• Material supplied:

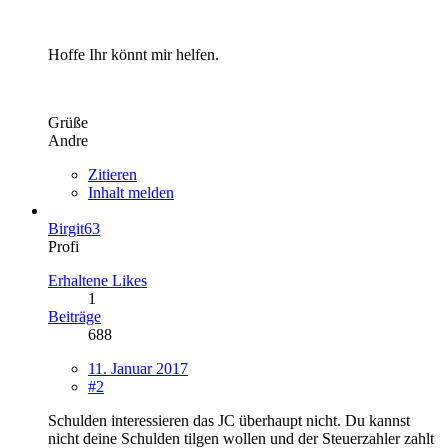
Hoffe Ihr könnt mir helfen.
Grüße
Andre
Zitieren
Inhalt melden
Birgit63
Profi
Erhaltene Likes
1
Beiträge
688
11. Januar 2017
#2
Schulden interessieren das JC überhaupt nicht. Du kannst
nicht deine Schulden tilgen wollen und der Steuerzahler zahlt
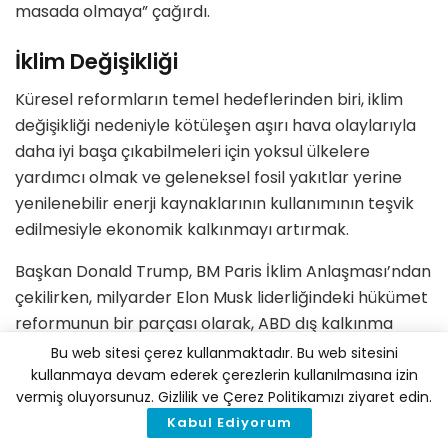
masada olmaya” çağırdı.
İklim Değişikliği
Küresel reformların temel hedeflerinden biri, iklim
değişikliği nedeniyle kötüleşen aşırı hava olaylarıyla
daha iyi başa çıkabilmeleri için yoksul ülkelere
yardımcı olmak ve geleneksel fosil yakıtlar yerine
yenilenebilir enerji kaynaklarının kullanımının teşvik
edilmesiyle ekonomik kalkınmayı artırmak.
Başkan Donald Trump, BM Paris İklim Anlaşması’ndan
çekilirken, milyarder Elon Musk liderliğindeki hükümet
reformunun bir parçası olarak, ABD dış kalkınma
yardımlarını %80’den fazla azalttı ve birçok yoksul
Bu web sitesi çerez kullanmaktadır. Bu web sitesini
ülkeyi etkileyen bir ticaret savaşına girişti.
kullanmaya devam ederek çerezlerin kullanılmasına izin
vermiş oluyorsunuz. Gizlilik ve Çerez Politikamızı ziyaret edin.
ABD’nin FFD4 belgesinde karşı çıktığı konular
Kabul Ediyorum
arasında, sürdürülebilir kalkınmayı finanse etmek için,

• Description of the task:
Report each line in the records that contains the string "kalkınmayı", matching case exactly.

• Answer area:
edilmesiyle ekonomik kalkınmayı artırmak.
arasında, sürdürülebilir kalkınmayı finanse etmek için,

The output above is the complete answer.